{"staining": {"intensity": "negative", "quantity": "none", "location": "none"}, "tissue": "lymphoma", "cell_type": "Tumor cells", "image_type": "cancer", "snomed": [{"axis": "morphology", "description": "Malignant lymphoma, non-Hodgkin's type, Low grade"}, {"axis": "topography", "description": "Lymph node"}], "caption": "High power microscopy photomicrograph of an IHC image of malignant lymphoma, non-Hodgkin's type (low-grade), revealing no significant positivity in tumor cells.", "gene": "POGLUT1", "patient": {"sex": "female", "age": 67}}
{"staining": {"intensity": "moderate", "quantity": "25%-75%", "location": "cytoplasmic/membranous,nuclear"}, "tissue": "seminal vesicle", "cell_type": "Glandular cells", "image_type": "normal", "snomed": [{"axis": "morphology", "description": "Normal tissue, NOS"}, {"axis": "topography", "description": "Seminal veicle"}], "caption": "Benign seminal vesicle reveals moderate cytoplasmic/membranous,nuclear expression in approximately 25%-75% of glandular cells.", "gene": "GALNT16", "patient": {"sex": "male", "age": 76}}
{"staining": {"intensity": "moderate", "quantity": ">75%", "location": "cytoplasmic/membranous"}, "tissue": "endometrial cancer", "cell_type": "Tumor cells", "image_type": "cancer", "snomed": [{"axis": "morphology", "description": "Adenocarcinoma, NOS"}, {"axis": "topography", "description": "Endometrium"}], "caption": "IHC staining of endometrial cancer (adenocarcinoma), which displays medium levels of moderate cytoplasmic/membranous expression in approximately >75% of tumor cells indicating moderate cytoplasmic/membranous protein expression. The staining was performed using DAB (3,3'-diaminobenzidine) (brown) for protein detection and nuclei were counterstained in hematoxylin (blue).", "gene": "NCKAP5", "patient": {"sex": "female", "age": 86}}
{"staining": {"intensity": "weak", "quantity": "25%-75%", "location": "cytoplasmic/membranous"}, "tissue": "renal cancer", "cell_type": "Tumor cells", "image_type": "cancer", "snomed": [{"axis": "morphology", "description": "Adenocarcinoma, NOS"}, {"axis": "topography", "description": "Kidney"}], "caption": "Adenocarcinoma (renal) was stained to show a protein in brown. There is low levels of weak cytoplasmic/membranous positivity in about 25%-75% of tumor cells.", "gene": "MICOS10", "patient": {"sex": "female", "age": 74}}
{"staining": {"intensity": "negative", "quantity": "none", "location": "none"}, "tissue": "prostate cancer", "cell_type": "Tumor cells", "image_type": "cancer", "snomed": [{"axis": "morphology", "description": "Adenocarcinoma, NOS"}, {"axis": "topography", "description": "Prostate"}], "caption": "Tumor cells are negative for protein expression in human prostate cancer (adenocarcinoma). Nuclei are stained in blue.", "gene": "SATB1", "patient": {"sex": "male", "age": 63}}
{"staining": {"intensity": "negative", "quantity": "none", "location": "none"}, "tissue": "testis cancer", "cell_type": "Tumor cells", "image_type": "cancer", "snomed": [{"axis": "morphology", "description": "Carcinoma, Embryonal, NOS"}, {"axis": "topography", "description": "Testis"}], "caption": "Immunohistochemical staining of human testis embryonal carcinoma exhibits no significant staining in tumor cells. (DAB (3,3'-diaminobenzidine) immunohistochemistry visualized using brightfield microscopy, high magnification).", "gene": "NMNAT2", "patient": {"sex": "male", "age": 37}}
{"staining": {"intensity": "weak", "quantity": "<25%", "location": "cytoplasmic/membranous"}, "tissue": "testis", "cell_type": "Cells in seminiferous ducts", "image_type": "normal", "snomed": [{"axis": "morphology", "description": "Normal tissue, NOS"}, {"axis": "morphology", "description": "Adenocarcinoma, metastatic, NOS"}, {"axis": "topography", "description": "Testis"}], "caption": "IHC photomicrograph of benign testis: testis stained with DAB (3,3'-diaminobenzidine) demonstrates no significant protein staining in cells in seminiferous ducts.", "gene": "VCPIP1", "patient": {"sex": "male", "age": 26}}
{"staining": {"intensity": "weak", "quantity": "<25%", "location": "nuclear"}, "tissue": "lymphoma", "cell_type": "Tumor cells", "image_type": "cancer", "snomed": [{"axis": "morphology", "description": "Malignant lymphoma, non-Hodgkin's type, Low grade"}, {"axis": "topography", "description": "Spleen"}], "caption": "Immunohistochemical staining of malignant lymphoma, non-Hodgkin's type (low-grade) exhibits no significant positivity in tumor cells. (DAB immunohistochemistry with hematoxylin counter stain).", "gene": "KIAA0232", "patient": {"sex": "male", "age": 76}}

____________________

[EXERCISE]: Transcribe, exactly and without additions, the lines of the records above, beginning with the line that contains "staining of human" and ending with the line that contains "photomicrograph of benign", both included.

[REPLY]:
{"staining": {"intensity": "negative", "quantity": "none", "location": "none"}, "tissue": "testis cancer", "cell_type": "Tumor cells", "image_type": "cancer", "snomed": [{"axis": "morphology", "description": "Carcinoma, Embryonal, NOS"}, {"axis": "topography", "description": "Testis"}], "caption": "Immunohistochemical staining of human testis embryonal carcinoma exhibits no significant staining in tumor cells. (DAB (3,3'-diaminobenzidine) immunohistochemistry visualized using brightfield microscopy, high magnification).", "gene": "NMNAT2", "patient": {"sex": "male", "age": 37}}
{"staining": {"intensity": "weak", "quantity": "<25%", "location": "cytoplasmic/membranous"}, "tissue": "testis", "cell_type": "Cells in seminiferous ducts", "image_type": "normal", "snomed": [{"axis": "morphology", "description": "Normal tissue, NOS"}, {"axis": "morphology", "description": "Adenocarcinoma, metastatic, NOS"}, {"axis": "topography", "description": "Testis"}], "caption": "IHC photomicrograph of benign testis: testis stained with DAB (3,3'-diaminobenzidine) demonstrates no significant protein staining in cells in seminiferous ducts.", "gene": "VCPIP1", "patient": {"sex": "male", "age": 26}}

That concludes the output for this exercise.